Sculture in ricordo delle vittime del sisma

Le 20 opere verranno selezionate attraverso un concorso internazionale lanciato dalla Regione
L’AQUILA. Venti sculture in ricordo delle vittime del terremoto, da collocare all’Aquila, nelle frazioni e nei Comuni più colpiti dal sisma del 6 aprile 2009. Venti opere d’arte, selezionate tramite un concorso internazionale lanciato dalla Regione Abruzzo, che andranno a costituire una sorta di monumento diffuso della memoria. Il bando, pubblicato il 20 gennaio e in scadenza il 4 marzo, è stato presentato ieri nella Sala Silone all’Emiciclo dal presidente dell’assise Lorenzo Sospiri, dal consigliere regionale Americo Di Benedetto (promotore della legge che ha istituito la “Giornata della memoria del sisma del 6 aprile 2009”), dal sindaco dell’Aquila Pierluigi Biondi e dall’avvocato Maurizio Cora, rappresentante dei familiari delle vittime. Presenti anche il presidente e il direttore dell’Accademia delle Belle Arti, Fabrizio Marinelli e Marco Brandizzi, nonché i sindaci dei Comuni coinvolti nell’iniziativa: Fabrizio Boccabella (Fossa), Silvano Cappelli (San Demetrio ne’ Vestini), Antonello Gialloreto (Poggio Picenze), Giacomo Carnicelli (Tornimparte), Valter Chiappini (Lucoli) e Domenico Nardis (Villa Sant’Angelo).

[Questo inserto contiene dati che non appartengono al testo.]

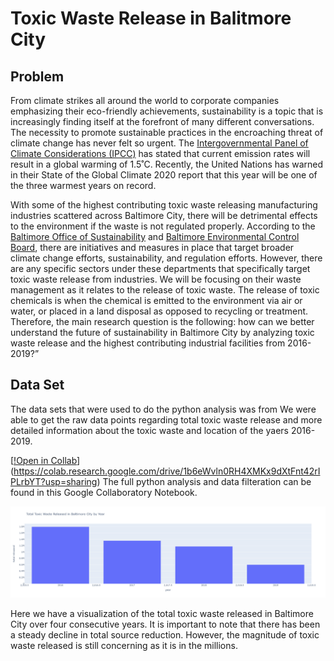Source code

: # Toxic Waste Release in Balitmore City 

## Problem 
From climate strikes all around the world to corporate companies emphasizing their eco-friendly achievements, sustainability is a topic that is increasingly finding itself at the forefront of many different conversations. The necessity to promote sustainable practices in the encroaching threat of climate change has never felt so urgent. The [Intergovernmental Panel of Climate Considerations (IPCC)](https://www.ipcc.ch/) has stated that current emission rates will result in a global warming of 1.5˚C. Recently, the United Nations has warned in their State of the Global Climate 2020 report that this year will be one of the three warmest years on record. 

With some of the highest contributing toxic waste releasing manufacturing industries scattered across Baltimore City, there will be detrimental effects to the environment if the waste is not regulated properly. According to the [Baltimore Office of Sustainability](https://www.baltimoresustainability.org/) and [Baltimore Environmental Control Board](https://ecb.baltimorecity.gov/), there are initiatives and measures in place that target broader climate change efforts, sustainability, and regulation efforts. However, there are any specific sectors under these departments that specifically target toxic waste release from industries. We will be focusing on their waste management as it relates to the release of toxic waste. The release of toxic chemicals is when the chemical is emitted to the environment via air or water, or placed in a land disposal as opposed to recycling or treatment. Therefore, the main research question is the following: how can we better understand the future of sustainability in Baltimore City by analyzing toxic waste release and the highest contributing industrial facilities from 2016-2019?” 


## Data Set 

The data sets that were used to do the python analysis was from 
We were able to get the raw data points regarding total toxic waste release and more detailed information about the toxic waste and location of the yaers 2016-2019. 

[[!Open in Collab](https://colab.research.google.com/assets/colab-badge.svg)](https://colab.research.google.com/drive/1b6eWvln0RH4XMKx9dXtFnt42rIPLrbYT?usp=sharing)
The full python analysis and data filteration can be found in this Google Collaboratory Notebook. 

![total release bar chart](https://github.com/EuniceNamkoong/Toxic_Waste_Release_Baltimore_City/blob/main/total%20toxic%20waste%20by%20year%20plot%20.png)

Here we have a visualization of the total toxic waste released in Baltimore City over four consecutive years. It is important to note that there has been a steady decline in total source reduction. However, the magnitude of toxic waste released is still concerning as it is in the millions. 

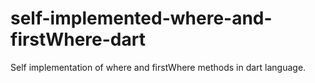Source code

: # self-implemented-where-and-firstWhere-dart
Self implementation of where and firstWhere methods in dart language.
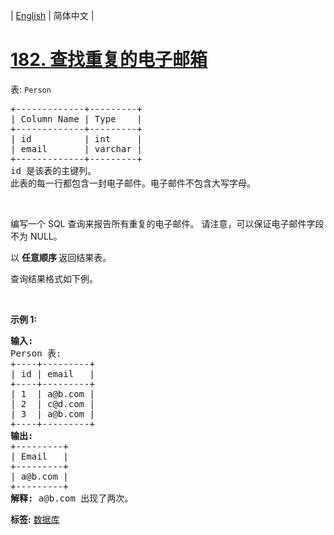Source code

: | [English](README_EN.md) | 简体中文 |

# [182. 查找重复的电子邮箱](https://leetcode.cn/problems/duplicate-emails)
<p><meta charset="UTF-8" /></p>

<p>表:&nbsp;<code>Person</code></p>

<pre>
+-------------+---------+
| Column Name | Type    |
+-------------+---------+
| id          | int     |
| email       | varchar |
+-------------+---------+
id 是该表的主键列。
此表的每一行都包含一封电子邮件。电子邮件不包含大写字母。
</pre>

<p>&nbsp;</p>

<p>编写一个 SQL 查询来报告所有重复的电子邮件。 请注意，可以保证电子邮件字段不为 NULL。</p>

<p>以&nbsp;<strong>任意顺序&nbsp;</strong>返回结果表。</p>

<p>查询结果格式如下例。</p>

<p>&nbsp;</p>

<p><strong>示例&nbsp;1:</strong></p>

<pre>
<strong>输入:</strong> 
Person 表:
+----+---------+
| id | email   |
+----+---------+
| 1  | a@b.com |
| 2  | c@d.com |
| 3  | a@b.com |
+----+---------+
<strong>输出:</strong> 
+---------+
| Email   |
+---------+
| a@b.com |
+---------+
<strong>解释:</strong> a@b.com 出现了两次。</pre>

**标签:**  [数据库](https://leetcode.cn/tag/database) 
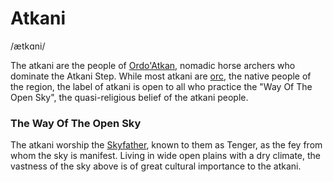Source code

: # Atkani
/ætkɑni/

The atkani are the people of [Ordo'Atkan](/places/ordo_atkan), nomadic horse archers who dominate the Atkani Step. While most atkani are [orc](/lore/species/orc.md), the native people of the region, the label of atkani is open to all who practice the "Way Of The Open Sky", the quasi-religious belief of the atkani people.

### The Way Of The Open Sky
The atkani worship the [Skyfather](/lore/cosmology/fey/major_fey/ouron.md), known to them as Tenger, as the fey from whom the sky is manifest. Living in wide open plains with a dry climate, the vastness of the sky above is of great cultural importance to the atkani.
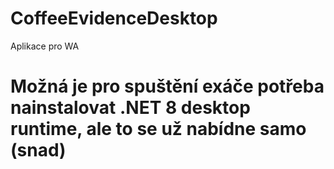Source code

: # CoffeeEvidenceDesktop

Aplikace pro WA
# Možná je pro spuštění exáče potřeba nainstalovat .NET 8 desktop runtime, ale to se už nabídne samo (snad)
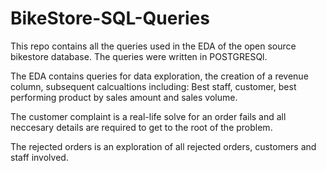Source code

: # BikeStore-SQL-Queries
This repo contains all the queries used in the EDA of the open source bikestore database.
The queries were written in POSTGRESQl. 

The EDA contains queries for data exploration, the creation of a revenue column, subsequent calcualtions including: Best staff, customer, best performing product by sales amount and sales volume.

The customer complaint is a real-life solve for an order fails and all neccesary details are required to get to the root of the problem.

The rejected orders is an exploration of all rejected orders, customers and staff involved.
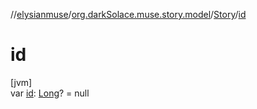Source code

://[elysianmuse](../../../index.md)/[org.darkSolace.muse.story.model](../index.md)/[Story](index.md)/[id](id.md)

# id

[jvm]\
var [id](id.md): [Long](https://kotlinlang.org/api/latest/jvm/stdlib/kotlin/-long/index.html)? = null
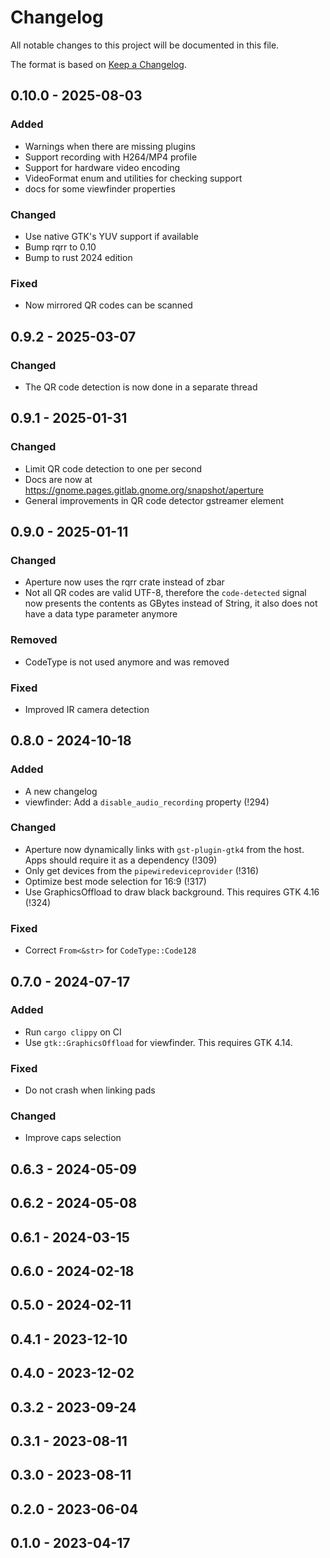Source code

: # Changelog
All notable changes to this project will be documented in this file.

The format is based on [Keep a Changelog](https://keepachangelog.com/en/1.1.0/).

## 0.10.0 - 2025-08-03

### Added
- Warnings when there are missing plugins
- Support recording with H264/MP4 profile
- Support for hardware video encoding
- VideoFormat enum and utilities for checking support
- docs for some viewfinder properties

### Changed
- Use native GTK's YUV support if available
- Bump rqrr to 0.10
- Bump to rust 2024 edition

### Fixed
- Now mirrored QR codes can be scanned

## 0.9.2 - 2025-03-07

### Changed
- The QR code detection is now done in a separate thread

## 0.9.1 - 2025-01-31

### Changed
- Limit QR code detection to one per second
- Docs are now at https://gnome.pages.gitlab.gnome.org/snapshot/aperture
- General improvements in QR code detector gstreamer element

## 0.9.0 - 2025-01-11

### Changed
- Aperture now uses the rqrr crate instead of zbar
- Not all QR codes are valid UTF-8, therefore the `code-detected` signal now
  presents the contents as GBytes instead of String, it also does not have a
  data type parameter anymore

### Removed
- CodeType is not used anymore and was removed

### Fixed
- Improved IR camera detection

## 0.8.0 - 2024-10-18

### Added
- A new changelog
- viewfinder: Add a `disable_audio_recording` property (!294)

### Changed
- Aperture now dynamically links with `gst-plugin-gtk4` from the host. Apps
  should require it as a dependency (!309)
- Only get devices from the `pipewiredeviceprovider` (!316)
- Optimize best mode selection for 16:9 (!317)
- Use GraphicsOffload to draw black background. This requires GTK 4.16 (!324)

### Fixed
- Correct `From<&str>` for `CodeType::Code128`

## 0.7.0 - 2024-07-17

### Added
- Run `cargo clippy` on CI
- Use `gtk::GraphicsOffload` for viewfinder. This requires GTK 4.14.

### Fixed
- Do not crash when linking pads

### Changed
- Improve caps selection

## 0.6.3 - 2024-05-09
## 0.6.2 - 2024-05-08
## 0.6.1 - 2024-03-15
## 0.6.0 - 2024-02-18
## 0.5.0 - 2024-02-11
## 0.4.1 - 2023-12-10
## 0.4.0 - 2023-12-02
## 0.3.2 - 2023-09-24
## 0.3.1 - 2023-08-11
## 0.3.0 - 2023-08-11
## 0.2.0 - 2023-06-04
## 0.1.0 - 2023-04-17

«L’idea che ci ha mosso», ha detto Sospiri, «è quella di realizzare delle strutture per ricordare L’Aquila com’era prima del sisma 2009. La nostra responsabilità è di far tornare questa città e le aree del cratere alla grandezza di un tempo. Le statue serviranno da stimolo affinché la memoria diventi un fatto concreto». «L’iniziativa nasce dal suggerimento di Maurizio Cora», ha dichiarato Di Benedetto, «e da un momento di condivisione con il territorio. Dopo una prima fase di ascolto siamo partiti e abbiamo deciso di rivolgerci all’arte per ricordare la grande tragedia che ci ha coinvolti nel 2009. Ringrazio Sospiri e tutti i consiglieri che hanno sottoscritto all’unanimità il provvedimento».
«Auspico che questo intervento possa diventare una cosa viva, fruibile e condivisa con il territorio», ha detto Biondi. «Siamo disponibili a partecipare finanziariamente come Comune alla realizzazione delle opere». Il tema del concorso è libero. Ogni artista potrà scegliere il soggetto da proporre per la realizzazione delle statue e potrà partecipare presentando da uno a 5 bozzetti. Saranno selezionati, in totale, 20 progetti per altrettante sculture: 4 saranno collocate all’Aquila (la scelta dei siti sarà effettuata dalla commissione arredo urbano del Comune); le altre 16 nelle frazioni di Arischia, Bazzano, Paganica, Pianola, Roio, Bagno, Tempera, San Gregorio, Onna e nei comuni di San Pio delle Camere, Fossa, Poggio Picenze, San Demetrio, Tornimparte, Lucoli e Villa Sant’Angelo. A giudicare i progetti sarà un comitato designato dall’Ufficio di presidenza del consiglio regionale.